# AUFGABENSTELLUNG
- 1) Wie hoch ist laut dem Textauszug der Marktanteil des ORF im Radio in Österreich?
- 2) Fasse den Textauszug in zwei Sätzen zusammen.

# TEXTAUSZUG
- - -
Ein Rückblick auf „Thesen für den österreichischen Medienstandort“ Vortrag von  ORF Generaldirektor Mag. Roland Weißmann am 11. April 2024 im ORF Zentrum Küniglberg.

Fotos: Wolfgang Geißler, Wolfgang Buchta und Wolfgang Menth-Chiari.

Von Wolfgang Geißler

Gestern war ich das erste Mal zu Besuch beim ORF am Küniglberg. Und ja, „Berg“ ist definitiv das richtige Wort dafür. Nachdem wir die Eingangskontrolle passiert hatten, wurden wir angewiesen, den steilen und langen Weg zum Haupteingang zu nehmen. Oben angekommen, war der Anblick des Gebäudes einfach beeindruckend, vor allem wegen seiner imposanten Größe.

Was mich besonders überraschte – und unser Präsident Prof. Dr. Kurt Tiroch wies in seiner informativen Einleitung darauf hin – war, dass wir schon vor dem Vortrag mit Kaffee und Kuchen verwöhnt wurden. Dieser Auftakt deutete bereits darauf hin, dass es nach dem Vortrag noch mehr kulinarische Genüsse geben würde!

ORF FÜR ALLE

Dann wurde uns erklärt, warum der „ORF für Alle“ ausgerufen wurde. Generaldirektor Mag. Roland Weißmann erklärte, dass durch die neue Finanzierung mittels der Haushaltsabgabe, die von €29 auf €15,30 reduziert wurde, nun jeder Haushalt in Österreich den ORF unterstützt. Obwohl nun mehr Menschen einen Beitrag leisten müssen, steht dem ein Sparprogramm von €325 Millionen gegenüber.

Der ORF erzielt in Europa große Erfolge. Sein Marktanteil im TV beträgt in Österreich 34% (was weder ARD noch ZDF in Deutschland erreichen!) und im Radio sogar 68%. Das macht Sender wie Ö1 zum erfolgreichsten Kultursender Europas. Beeindruckend ist auch, dass 80% der Bevölkerung in Österreich die ORF-Sender, ob TV oder Radio, erreichen, und im Laufe eines Monats konsumieren 95% der Bevölkerung irgendwelche ORF-Programme.
- - -
# GESAMMELTE DATEN
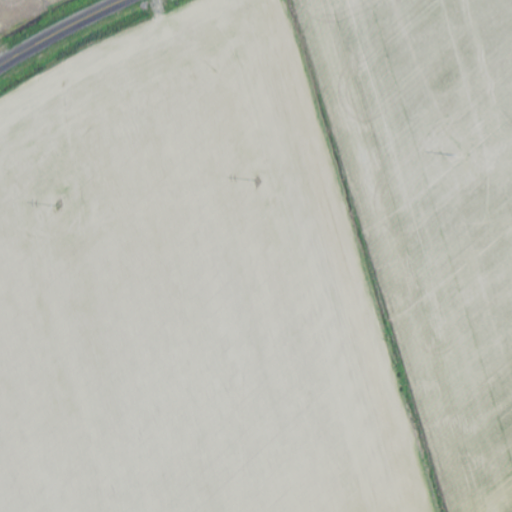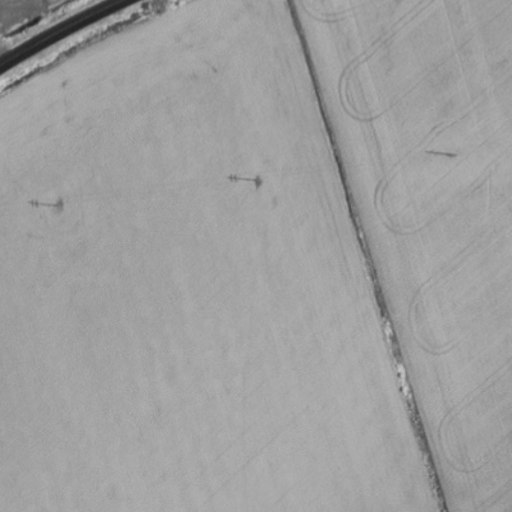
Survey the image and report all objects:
road: (64, 36)
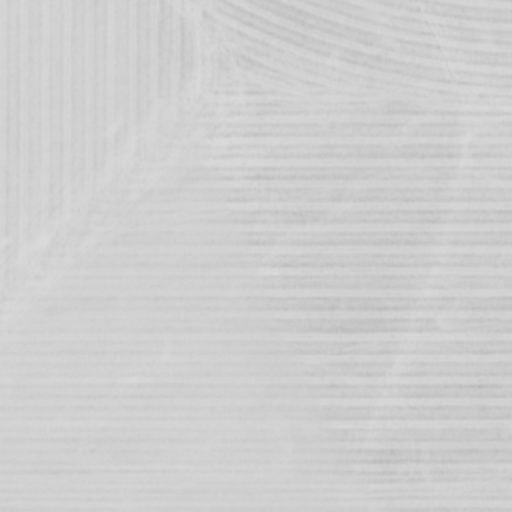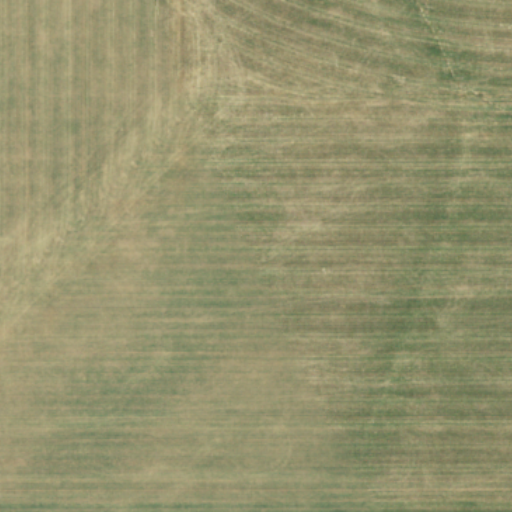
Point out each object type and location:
crop: (256, 256)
- - -
# ANTWORTEN JE AUFGABE
- 1) 68 %

- 2) Der Textauszug schildert einen ersten Besuch beim ORF am Küniglberg, wo ORF-Generaldirektor Roland Weißmann am 11. April 2024 einen Vortrag über Thesen für den österreichischen Medienstandort hielt. Weißmann erklärte, dass nach der Senkung der Haushaltsabgabe von €29 auf €15,30 nun jeder Haushalt den ORF unterstützt und dem ein Sparprogramm von €325 Millionen gegenübersteht; zudem nennt der Textauszug Marktanteile des ORF in Österreich von 34 % im TV und 68 % im Radio.